Your first few clients test your initial hypothesis. Those clients help you determine if the problem that you're trying to solve exists for other people and confirm whether or not what you're offering is a good solution. Your first clients are incredible sources of feedback that help you get the knowledge you need to understand whether or not your hypothesis holds up in the real world!
Let's say your monthly graphic design service is thriving; your customers love you, but you've noticed that not all of them are YouTube creators. Instead, most of them are small businesses trying to create content online more effectively! You decide to shift your hypothesis from focusing on creators to intentionally targeting more business owners.
This shift in your original hypothesis is a pivot.
It may seem like a minor change, switching from targeting YouTube creators to small business owners, but as a result, your sales are starting to increase.

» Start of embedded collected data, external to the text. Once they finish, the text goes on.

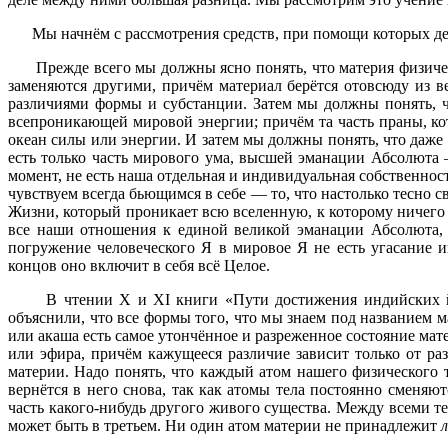
Мы начнём с рассмотрения средств, при помощи которых дейст
Прежде всего мы должны ясно понять, что материя физическог
заменяются другими, причём материал берётся отовсюду из 
различиями формы и субстанции. Затем мы должны понять, 
всепроникающей мировой энергии; причём та часть праны, кот
океан силы или энергии. И затем мы должны понять, что даже
есть только часть мирового ума, высшей эманации Абсолюта 
момент, не есть наша отдельная и индивидуальная собственност
чувствуем всегда бьющимся в себе — то, что настолько тесно 
Жизни, который проникает всю вселенную, к которому ничего 
все наши отношения к единой великой эманации Абсолюта, 
погружение человеческого Я в мировое Я не есть угасание и
концов оно включит в себя всё Целое.
В чтении X и XI книги «Пути достижения индийских йог
объяснили, что все формы того, что мы знаем под названием 
или акаша есть самое утончённое и разреженное состояние мате
или эфира, причём кажущееся различие зависит только от ра
материи. Надо понять, что каждый атом нашего физического 
вернётся в него снова, так как атомы тела постоянно сменяют
часть какого-нибудь другого живого существа. Между всеми те
может быть в третьем. Ни один атом материи не принадлежит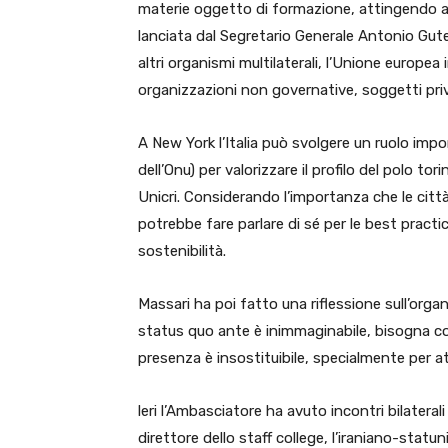
materie oggetto di formazione, attingendo 
lanciata dal Segretario Generale Antonio Gut
altri organismi multilaterali, l’Unione europea 
organizzazioni non governative, soggetti priva
A New York l’Italia può svolgere un ruolo imp
dell’Onu) per valorizzare il profilo del polo tor
Unicri. Considerando l’importanza che le citt
potrebbe fare parlare di sé per le best practi
sostenibilità.
Massari ha poi fatto una riflessione sull’org
status quo ante è inimmaginabile, bisogna co
presenza è insostituibile, specialmente per a
leri l’Ambasciatore ha avuto incontri bilaterali c
direttore dello staff college, l’iraniano-statu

You realize that the problem you identified initially is widespread, and you're able to provide an excellent solution!
Not all Pivots Are Created Equally
This kind of shift in the hypothesis of your business, or pivot, is a change in the strategy or direction of your business. Most effective pivots come from understanding and listening to your customers' feedback.

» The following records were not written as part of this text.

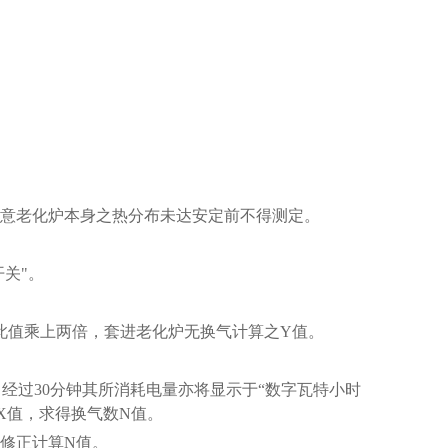
关，注意老化炉本身之热分布未达安定前不得测定。
开关"。
将此值乘上两倍，套进老化炉无换气计算之Y值。
"，经过30分钟其所消耗电量亦将显示于“数字瓦特小时
X值，求得换气数N值。
值修正计算N值。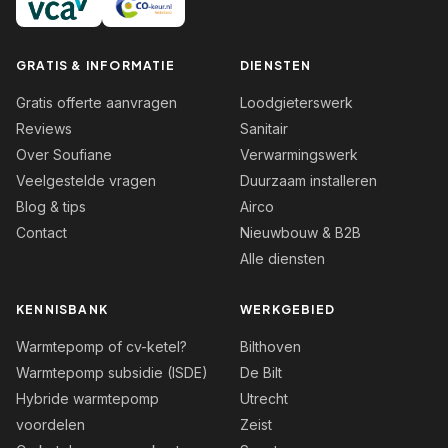
GRATIS & INFORMATIE
DIENSTEN
Gratis offerte aanvragen
Loodgieterswerk
Reviews
Sanitair
Over Soufiane
Verwarmingswerk
Veelgestelde vragen
Duurzaam installeren
Blog & tips
Airco
Contact
Nieuwbouw & B2B
Alle diensten
KENNISBANK
WERKGEBIED
Warmtepomp of cv-ketel?
Bilthoven
Warmtepomp subsidie (ISDE)
De Bilt
Hybride warmtepomp
Utrecht
voordelen
Zeist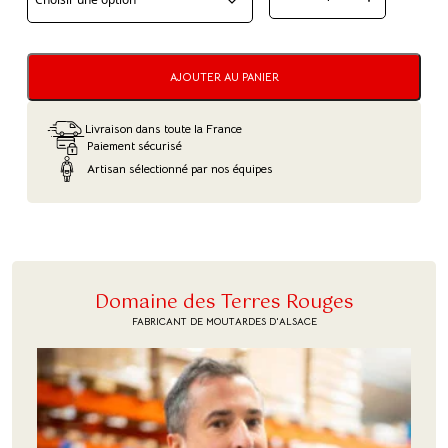
QUANTITÉ
DE
MOUTARDE
AJOUTER AU PANIER
MIEL
&
Livraison dans toute la France
BALSAMIQUE
Paiement sécurisé
Artisan sélectionné par nos équipes
Domaine des Terres Rouges
FABRICANT DE MOUTARDES D'ALSACE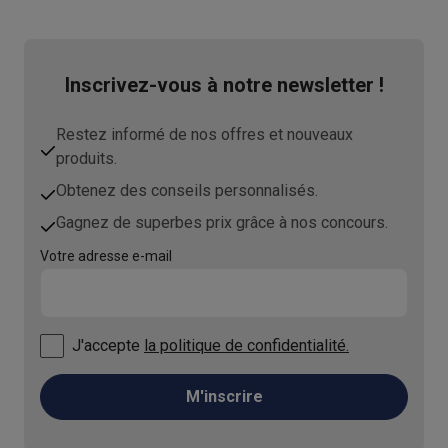
Inscrivez-vous à notre newsletter !
Restez informé de nos offres et nouveaux
produits.
Obtenez des conseils personnalisés.
Gagnez de superbes prix grâce à nos concours.
Votre adresse e-mail
J'accepte
la politique de confidentialité.
M'inscrire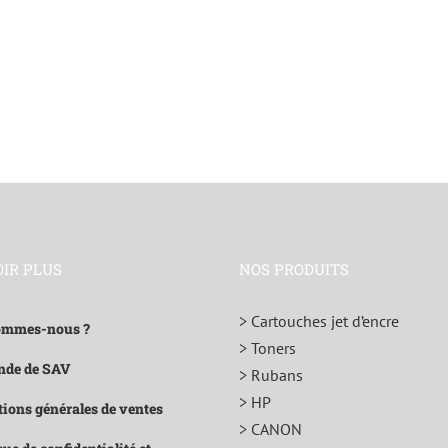
OIR PLUS
NOS PRODUITS
> Cartouches jet d’encre
ommes-nous ?
> Toners
de de SAV
> Rubans
> HP
ions générales de ventes
> CANON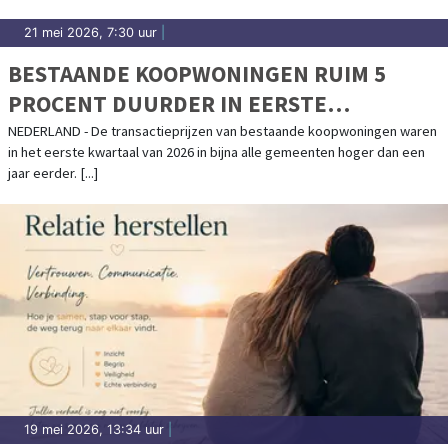
21 mei 2026, 7:30 uur
|
BESTAANDE KOOPWONINGEN RUIM 5
PROCENT DUURDER IN EERSTE
KWARTAAL
NEDERLAND - De transactieprijzen van bestaande koopwoningen waren
in het eerste kwartaal van 2026 in bijna alle gemeenten hoger dan een
jaar eerder. [...]
19 mei 2026, 13:34 uur
|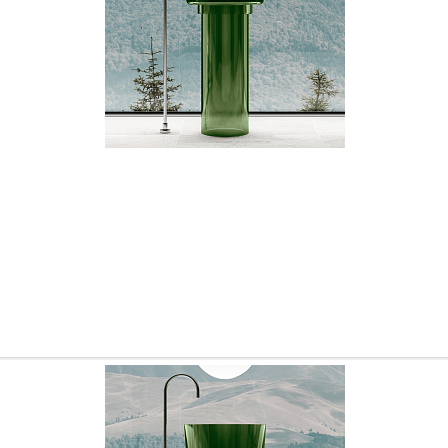
Всё верно
Сменить город
Москва
Мурманск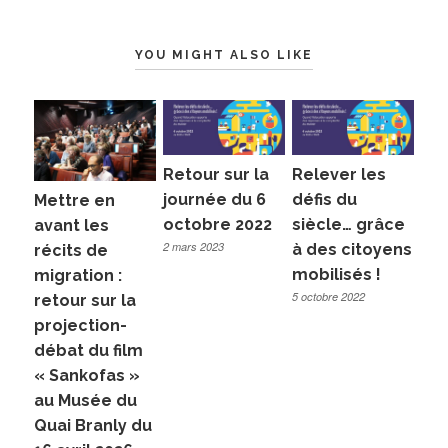
YOU MIGHT ALSO LIKE
Retour sur la
Relever les
journée du 6
défis du
Mettre en
octobre 2022
siècle… grâce
avant les
2 mars 2023
à des citoyens
récits de
mobilisés !
migration :
5 octobre 2022
retour sur la
projection-
débat du film
« Sankofas »
au Musée du
Quai Branly du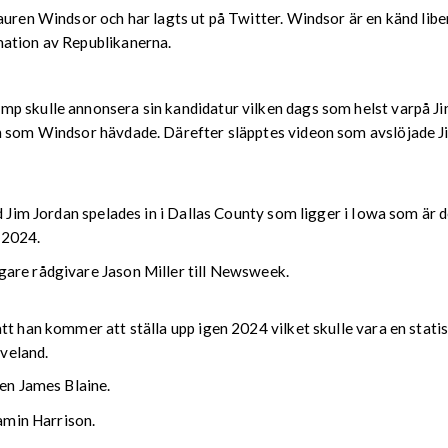
uren Windsor och har lagts ut på Twitter. Windsor är en känd libera
mation av Republikanerna.
mp skulle annonsera sin kandidatur vilken dags som helst varpå J
den som Windsor hävdade. Därefter släpptes videon som avslöjade
d Jim Jordan spelades in i Dallas County som ligger i Iowa som är 
t 2024.
gare rådgivare Jason Miller till Newsweek.
tt han kommer att ställa upp igen 2024 vilket skulle vara en stati
eveland.
en James Blaine.
amin Harrison.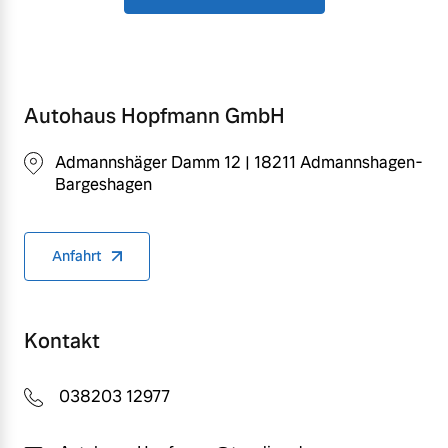
Autohaus Hopfmann GmbH
Admannshäger Damm 12 | 18211 Admannshagen-
Bargeshagen
Anfahrt
Kontakt
038203 12977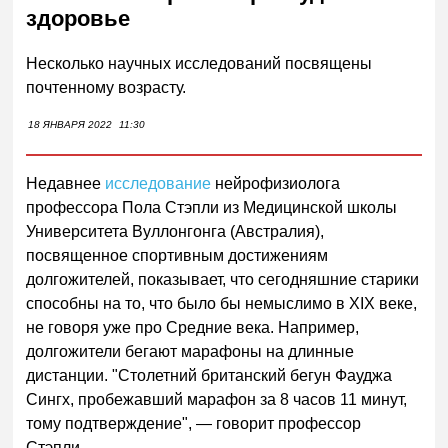
здоровье
Несколько научных исследований посвящены
почтенному возрасту.
18 ЯНВАРЯ 2022
11:30
Недавнее
исследование
нейрофизиолога
профессора Пола Стэпли из Медицинской школы
Университета Вуллонгонга (Австралия),
посвященное спортивным достижениям
долгожителей, показывает, что сегодняшние старики
способны на то, что было бы немыслимо в XIX веке,
не говоря уже про Средние века. Например,
долгожители бегают марафоны на длинные
дистанции. "Столетний британский бегун Фауджа
Сингх, пробежавший марафон за 8 часов 11 минут,
тому подтверждение",
—
говорит профессор
Стэпли.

Businesses can pivot in many small ways. You're pivoting whenever you shift your business's focus, introduce new products or services, or create new systems and processes. Pivots are borne from valuable data-driven insights. We're pivoting our strategy when we identify ways to improve or hone in on our business. We're pivoting when we create new hypotheses to test with our clients.
Every business is built on systems and processes. Those systems are tested and strained when you introduce new variables, like a sharp increase in customers or a new employee. By analyzing how your systems and processes hold up during times of stress, you can also discover ways to pivot your business's internal operations.
Business owners often make decisions based on intuition; they go with what they feel is correct at the moment rather than looking at external data sources. Because of this reactionary decision-making style, many pivots result from stress, cold feet, or simply nervousness. These pivots often cause companies to fail because real-life data do not back them up: instead of trying to understand what a customer or client wants or desires, changes are made in a vacuum.
When it comes time to make a change, whether, in your small business or massive company, it's essential to understand how your decision will impact everyone around you. Feedback is the guiding light for any great decision-making process from customers to employees.